__SELECTED EXTRACT__
Tag: Letting God

  • To Repent and To Believe

    To Repent and To Believe

    January 24, 2021 – Third Sunday in Ordinary Time; National Bible Sunday

    Click here for the readings (https://bible.usccb.org/bible/readings/012421.cfm)

    What if that something which you are so attached to is needed to be let go in order for you to grow? I remember when I was still a young boy, I was so attached with my baby bottle. I used that bottle until I was about 5 or 6 years old. However, I was asked to let it go and stop using it since I was already big enough and was about to start schooling. I wanted to start school with my friends but I found it very difficult to let go of my baby bottle. I was told that I could not bring it with me and the only way of going to school with my friends was to let go of that baby bottle.

    When we develop forms of attachments, whatever that may be, we could become rigid and stubborn. Our attachment will become the focus of our world that we may refuse to see what is beyond it. Thus, we would tend to limit ourselves from discovering more about ourselves and about others because we are already fixated to one or two. Nevertheless, there is certainly a need for us to look at our attachments and fixations and see if they are helpful or not in deepening our friendship with God and others.

    Our attachments or fixations in life may not just be about material things that we possess but they can also be our beliefs, our opinions and ideas, biases, prejudices and perspectives and even our way of life. Because they have become central in the way we think, in the way we relate with others and in the way we live our life, we also find comfort and familiarity in them. When these happen, they become difficult to let go because those attachments or fixations have gripped us already.

    As a result, we experience tensions and conflicts when we are also asked to detach ourselves from our attachments. We may feel being threatened because of the desire to remain in that state, to remain in that comfort and familiarity.

__YOUR GOAL__
Rewrite the reflection's passage that begins at the words "When we develop" and stops after "God and others.", changing every instance of "attachments" to "habits".

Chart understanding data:
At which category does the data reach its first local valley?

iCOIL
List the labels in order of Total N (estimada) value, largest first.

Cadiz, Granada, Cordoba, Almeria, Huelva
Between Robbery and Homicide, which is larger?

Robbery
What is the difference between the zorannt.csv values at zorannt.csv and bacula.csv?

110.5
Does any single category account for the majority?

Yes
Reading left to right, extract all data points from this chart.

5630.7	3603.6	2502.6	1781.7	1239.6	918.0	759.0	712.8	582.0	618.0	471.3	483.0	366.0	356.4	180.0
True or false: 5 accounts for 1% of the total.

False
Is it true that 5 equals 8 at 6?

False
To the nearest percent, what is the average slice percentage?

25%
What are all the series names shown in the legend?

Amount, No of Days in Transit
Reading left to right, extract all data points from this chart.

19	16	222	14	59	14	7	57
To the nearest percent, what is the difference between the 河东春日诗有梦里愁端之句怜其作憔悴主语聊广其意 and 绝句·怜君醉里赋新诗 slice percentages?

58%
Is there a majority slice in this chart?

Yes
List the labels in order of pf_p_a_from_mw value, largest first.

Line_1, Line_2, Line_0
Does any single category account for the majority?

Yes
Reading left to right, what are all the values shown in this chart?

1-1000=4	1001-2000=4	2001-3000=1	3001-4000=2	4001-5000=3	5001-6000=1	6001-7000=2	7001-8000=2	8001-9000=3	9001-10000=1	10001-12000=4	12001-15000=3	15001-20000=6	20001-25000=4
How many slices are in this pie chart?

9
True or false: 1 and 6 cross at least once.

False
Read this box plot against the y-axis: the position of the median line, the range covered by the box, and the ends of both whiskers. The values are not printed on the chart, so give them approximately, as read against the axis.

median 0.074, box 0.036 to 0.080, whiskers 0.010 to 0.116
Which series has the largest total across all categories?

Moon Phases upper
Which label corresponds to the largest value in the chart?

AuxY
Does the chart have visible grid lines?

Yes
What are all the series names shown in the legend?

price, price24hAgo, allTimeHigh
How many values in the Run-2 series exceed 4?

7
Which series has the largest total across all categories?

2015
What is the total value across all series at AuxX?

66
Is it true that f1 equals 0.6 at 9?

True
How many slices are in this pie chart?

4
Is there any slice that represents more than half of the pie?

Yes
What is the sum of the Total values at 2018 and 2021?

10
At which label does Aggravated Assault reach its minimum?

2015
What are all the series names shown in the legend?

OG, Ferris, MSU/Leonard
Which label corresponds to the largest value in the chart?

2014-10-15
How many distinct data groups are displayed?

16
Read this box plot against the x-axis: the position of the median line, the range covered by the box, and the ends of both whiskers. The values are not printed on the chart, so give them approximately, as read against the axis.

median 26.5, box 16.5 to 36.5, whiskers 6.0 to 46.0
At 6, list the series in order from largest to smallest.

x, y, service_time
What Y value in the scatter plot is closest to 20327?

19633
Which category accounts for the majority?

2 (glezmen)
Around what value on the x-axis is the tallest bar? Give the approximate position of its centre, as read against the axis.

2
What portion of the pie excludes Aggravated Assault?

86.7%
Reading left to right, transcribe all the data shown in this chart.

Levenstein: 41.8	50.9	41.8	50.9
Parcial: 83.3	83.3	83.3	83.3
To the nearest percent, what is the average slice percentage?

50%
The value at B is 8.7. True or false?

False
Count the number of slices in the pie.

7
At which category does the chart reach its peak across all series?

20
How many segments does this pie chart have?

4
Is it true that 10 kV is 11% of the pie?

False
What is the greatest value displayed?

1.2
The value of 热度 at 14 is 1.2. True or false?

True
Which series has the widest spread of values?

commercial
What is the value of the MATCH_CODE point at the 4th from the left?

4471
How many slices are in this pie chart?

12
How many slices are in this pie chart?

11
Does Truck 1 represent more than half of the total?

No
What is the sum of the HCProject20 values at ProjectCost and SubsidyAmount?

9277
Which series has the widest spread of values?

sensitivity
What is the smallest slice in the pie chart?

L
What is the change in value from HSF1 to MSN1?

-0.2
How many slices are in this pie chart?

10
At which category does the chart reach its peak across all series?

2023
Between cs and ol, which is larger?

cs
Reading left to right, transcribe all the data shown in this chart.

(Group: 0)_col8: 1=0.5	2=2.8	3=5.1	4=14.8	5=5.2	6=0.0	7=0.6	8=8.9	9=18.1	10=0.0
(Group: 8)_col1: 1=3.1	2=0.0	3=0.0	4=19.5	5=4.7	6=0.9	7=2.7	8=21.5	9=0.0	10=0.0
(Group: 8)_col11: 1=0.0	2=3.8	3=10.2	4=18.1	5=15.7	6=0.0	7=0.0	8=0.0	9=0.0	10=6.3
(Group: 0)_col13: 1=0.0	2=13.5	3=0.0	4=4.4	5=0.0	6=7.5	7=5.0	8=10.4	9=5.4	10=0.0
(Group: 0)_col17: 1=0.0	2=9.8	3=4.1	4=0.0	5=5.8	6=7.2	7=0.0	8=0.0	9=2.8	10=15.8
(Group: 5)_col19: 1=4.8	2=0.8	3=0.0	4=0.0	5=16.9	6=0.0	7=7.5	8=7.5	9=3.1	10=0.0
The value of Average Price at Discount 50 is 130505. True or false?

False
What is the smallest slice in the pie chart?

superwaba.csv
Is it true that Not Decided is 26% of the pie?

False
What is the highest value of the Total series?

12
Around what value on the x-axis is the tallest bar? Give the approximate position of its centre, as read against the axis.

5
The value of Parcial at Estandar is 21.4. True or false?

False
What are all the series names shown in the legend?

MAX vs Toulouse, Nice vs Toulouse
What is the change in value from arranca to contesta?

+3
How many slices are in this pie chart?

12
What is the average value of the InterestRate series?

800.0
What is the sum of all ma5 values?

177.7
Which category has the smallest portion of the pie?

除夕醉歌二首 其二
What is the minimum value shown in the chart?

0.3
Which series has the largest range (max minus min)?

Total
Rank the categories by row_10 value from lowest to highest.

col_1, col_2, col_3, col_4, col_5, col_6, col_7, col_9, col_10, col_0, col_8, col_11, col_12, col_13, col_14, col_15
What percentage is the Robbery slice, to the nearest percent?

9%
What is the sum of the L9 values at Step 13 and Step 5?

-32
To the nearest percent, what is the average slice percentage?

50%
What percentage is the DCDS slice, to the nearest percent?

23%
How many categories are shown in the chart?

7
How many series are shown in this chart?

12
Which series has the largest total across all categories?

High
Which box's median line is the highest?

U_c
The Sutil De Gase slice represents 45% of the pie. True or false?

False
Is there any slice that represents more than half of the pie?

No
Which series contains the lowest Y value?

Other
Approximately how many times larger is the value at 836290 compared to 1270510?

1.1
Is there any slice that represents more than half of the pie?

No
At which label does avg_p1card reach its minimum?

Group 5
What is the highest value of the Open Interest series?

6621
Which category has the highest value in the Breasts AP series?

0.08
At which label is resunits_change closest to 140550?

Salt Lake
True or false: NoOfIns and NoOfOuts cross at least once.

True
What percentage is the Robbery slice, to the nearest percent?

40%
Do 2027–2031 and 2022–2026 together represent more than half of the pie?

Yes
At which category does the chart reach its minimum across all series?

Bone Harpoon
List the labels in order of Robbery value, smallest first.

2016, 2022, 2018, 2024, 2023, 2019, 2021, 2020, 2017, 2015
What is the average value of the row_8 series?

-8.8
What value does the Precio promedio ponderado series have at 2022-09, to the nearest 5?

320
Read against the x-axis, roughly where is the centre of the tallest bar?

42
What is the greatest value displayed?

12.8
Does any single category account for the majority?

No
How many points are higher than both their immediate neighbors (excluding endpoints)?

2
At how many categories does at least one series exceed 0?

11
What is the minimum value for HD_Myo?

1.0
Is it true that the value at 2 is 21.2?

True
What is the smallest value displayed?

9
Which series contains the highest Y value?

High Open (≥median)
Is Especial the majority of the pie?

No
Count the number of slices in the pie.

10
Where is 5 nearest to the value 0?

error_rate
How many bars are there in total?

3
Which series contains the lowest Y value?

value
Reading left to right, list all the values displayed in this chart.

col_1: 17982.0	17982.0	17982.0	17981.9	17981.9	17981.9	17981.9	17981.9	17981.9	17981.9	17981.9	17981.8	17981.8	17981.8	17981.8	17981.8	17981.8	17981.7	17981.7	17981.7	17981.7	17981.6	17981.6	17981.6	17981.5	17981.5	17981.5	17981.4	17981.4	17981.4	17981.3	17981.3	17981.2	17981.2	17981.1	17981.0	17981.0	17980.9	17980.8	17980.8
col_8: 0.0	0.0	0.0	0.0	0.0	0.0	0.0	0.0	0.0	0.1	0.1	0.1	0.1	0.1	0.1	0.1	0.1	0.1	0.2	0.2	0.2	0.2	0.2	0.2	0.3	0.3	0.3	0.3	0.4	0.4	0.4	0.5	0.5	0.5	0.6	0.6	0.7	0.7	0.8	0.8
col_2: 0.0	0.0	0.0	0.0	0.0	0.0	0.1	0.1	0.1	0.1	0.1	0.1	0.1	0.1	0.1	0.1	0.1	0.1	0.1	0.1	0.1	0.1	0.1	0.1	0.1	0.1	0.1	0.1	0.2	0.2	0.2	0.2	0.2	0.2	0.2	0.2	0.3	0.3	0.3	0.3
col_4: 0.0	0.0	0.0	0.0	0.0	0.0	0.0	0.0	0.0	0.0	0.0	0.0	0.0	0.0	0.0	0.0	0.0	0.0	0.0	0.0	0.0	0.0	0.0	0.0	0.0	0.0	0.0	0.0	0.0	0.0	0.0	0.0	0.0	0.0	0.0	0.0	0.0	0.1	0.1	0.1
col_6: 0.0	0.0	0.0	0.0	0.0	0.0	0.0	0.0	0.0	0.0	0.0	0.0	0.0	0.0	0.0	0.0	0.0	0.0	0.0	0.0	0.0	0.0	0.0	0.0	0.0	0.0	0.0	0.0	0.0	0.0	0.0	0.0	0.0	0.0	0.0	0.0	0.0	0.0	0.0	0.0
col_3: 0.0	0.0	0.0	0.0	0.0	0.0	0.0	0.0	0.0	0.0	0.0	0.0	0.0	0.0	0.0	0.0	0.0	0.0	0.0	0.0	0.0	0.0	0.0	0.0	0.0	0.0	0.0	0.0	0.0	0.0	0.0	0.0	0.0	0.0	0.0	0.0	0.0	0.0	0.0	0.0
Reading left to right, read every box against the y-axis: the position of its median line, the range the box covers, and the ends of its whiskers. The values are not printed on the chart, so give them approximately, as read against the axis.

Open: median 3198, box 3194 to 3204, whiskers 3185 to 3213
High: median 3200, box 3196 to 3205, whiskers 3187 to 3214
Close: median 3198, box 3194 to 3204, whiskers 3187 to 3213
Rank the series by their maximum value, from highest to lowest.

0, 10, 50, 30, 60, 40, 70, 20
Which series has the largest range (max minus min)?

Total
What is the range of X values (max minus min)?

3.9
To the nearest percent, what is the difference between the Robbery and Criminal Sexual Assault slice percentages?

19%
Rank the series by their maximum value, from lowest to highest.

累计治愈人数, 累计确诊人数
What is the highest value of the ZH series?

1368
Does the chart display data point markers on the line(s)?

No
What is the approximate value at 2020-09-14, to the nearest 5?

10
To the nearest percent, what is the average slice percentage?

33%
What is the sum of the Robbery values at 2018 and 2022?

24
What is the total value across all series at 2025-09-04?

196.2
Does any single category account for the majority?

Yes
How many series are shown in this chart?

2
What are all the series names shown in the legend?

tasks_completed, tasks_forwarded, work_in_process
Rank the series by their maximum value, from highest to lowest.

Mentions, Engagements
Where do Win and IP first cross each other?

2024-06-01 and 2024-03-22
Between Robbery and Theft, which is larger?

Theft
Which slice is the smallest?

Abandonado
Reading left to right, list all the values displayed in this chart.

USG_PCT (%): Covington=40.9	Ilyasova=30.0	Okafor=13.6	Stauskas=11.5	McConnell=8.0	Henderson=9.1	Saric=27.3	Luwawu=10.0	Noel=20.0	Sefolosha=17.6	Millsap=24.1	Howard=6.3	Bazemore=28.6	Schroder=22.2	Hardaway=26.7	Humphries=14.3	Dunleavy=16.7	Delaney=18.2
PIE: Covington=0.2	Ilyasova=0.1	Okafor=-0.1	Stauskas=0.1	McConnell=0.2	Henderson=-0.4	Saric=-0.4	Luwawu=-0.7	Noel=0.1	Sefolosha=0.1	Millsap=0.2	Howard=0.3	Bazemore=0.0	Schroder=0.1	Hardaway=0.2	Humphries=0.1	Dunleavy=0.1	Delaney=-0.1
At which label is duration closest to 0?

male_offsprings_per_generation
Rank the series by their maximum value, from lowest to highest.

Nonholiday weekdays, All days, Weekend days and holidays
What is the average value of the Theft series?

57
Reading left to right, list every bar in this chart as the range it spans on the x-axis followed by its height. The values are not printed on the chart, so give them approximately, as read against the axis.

__REPLY TO THE TASK__
When we develop forms of habits, whatever that may be, we could become rigid and stubborn. Our attachment will become the focus of our world that we may refuse to see what is beyond it. Thus, we would tend to limit ourselves from discovering more about ourselves and about others because we are already fixated to one or two. Nevertheless, there is certainly a need for us to look at our habits and fixations and see if they are helpful or not in deepening our friendship with God and others.